Below is some data. Retype exactly the lines starting at the one with "22 380 10.20" and ending at the one with "369 488 4.78".
┌─ RECORDS
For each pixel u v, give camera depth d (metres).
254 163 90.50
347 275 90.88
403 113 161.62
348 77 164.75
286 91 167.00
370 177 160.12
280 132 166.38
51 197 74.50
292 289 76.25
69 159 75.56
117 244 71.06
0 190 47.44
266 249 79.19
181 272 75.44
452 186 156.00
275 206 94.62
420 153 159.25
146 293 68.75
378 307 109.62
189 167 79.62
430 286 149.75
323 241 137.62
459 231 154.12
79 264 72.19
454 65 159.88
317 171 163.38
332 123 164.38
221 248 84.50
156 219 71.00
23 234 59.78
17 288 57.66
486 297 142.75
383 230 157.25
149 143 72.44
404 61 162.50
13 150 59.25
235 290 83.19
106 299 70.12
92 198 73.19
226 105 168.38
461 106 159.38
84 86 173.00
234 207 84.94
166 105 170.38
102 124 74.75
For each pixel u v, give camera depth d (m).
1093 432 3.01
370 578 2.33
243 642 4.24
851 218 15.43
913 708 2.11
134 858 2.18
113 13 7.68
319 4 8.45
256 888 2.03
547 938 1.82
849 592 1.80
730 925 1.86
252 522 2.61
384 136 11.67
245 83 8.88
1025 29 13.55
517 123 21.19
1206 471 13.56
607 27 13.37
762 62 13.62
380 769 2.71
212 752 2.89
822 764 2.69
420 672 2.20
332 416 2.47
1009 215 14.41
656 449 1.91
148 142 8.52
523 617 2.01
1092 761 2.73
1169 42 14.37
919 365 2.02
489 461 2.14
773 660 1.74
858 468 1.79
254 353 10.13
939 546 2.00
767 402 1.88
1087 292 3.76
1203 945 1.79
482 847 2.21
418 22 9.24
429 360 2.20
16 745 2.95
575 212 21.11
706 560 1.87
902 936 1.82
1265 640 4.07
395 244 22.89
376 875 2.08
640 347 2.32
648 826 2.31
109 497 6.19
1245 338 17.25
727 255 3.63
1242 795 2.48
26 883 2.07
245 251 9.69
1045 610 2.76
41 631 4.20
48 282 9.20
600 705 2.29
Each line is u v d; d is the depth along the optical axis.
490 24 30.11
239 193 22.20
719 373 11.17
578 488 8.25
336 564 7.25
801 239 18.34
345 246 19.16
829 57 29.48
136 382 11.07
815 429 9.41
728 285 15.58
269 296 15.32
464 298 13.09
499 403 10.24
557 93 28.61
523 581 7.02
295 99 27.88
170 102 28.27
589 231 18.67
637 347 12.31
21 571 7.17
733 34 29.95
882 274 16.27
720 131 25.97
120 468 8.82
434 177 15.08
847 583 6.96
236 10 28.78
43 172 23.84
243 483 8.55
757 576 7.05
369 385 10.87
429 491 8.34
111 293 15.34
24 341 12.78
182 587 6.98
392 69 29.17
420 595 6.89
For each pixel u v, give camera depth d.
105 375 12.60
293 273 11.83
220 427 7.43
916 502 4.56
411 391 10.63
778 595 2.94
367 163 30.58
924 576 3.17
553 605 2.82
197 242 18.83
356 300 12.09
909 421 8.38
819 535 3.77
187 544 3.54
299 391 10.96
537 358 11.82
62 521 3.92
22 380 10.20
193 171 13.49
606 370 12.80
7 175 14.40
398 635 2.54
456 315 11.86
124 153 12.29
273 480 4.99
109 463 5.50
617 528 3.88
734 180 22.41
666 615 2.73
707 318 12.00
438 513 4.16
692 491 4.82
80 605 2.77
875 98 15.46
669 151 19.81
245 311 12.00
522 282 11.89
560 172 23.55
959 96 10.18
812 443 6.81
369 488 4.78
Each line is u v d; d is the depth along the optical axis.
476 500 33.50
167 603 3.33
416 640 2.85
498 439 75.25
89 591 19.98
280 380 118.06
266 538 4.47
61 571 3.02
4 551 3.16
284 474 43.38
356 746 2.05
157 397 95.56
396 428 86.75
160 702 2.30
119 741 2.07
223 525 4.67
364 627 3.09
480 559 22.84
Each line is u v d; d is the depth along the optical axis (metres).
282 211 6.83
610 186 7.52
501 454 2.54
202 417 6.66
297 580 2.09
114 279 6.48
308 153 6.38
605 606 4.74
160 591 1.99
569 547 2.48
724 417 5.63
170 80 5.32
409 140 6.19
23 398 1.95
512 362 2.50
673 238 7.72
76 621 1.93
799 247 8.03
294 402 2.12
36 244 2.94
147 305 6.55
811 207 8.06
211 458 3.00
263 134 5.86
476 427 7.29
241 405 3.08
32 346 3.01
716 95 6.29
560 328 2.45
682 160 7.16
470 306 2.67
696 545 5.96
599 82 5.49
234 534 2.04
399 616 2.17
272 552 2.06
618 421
└─
- WRITTEN RESPONSE -
22 380 10.20
193 171 13.49
606 370 12.80
7 175 14.40
398 635 2.54
456 315 11.86
124 153 12.29
273 480 4.99
109 463 5.50
617 528 3.88
734 180 22.41
666 615 2.73
707 318 12.00
438 513 4.16
692 491 4.82
80 605 2.77
875 98 15.46
669 151 19.81
245 311 12.00
522 282 11.89
560 172 23.55
959 96 10.18
812 443 6.81
369 488 4.78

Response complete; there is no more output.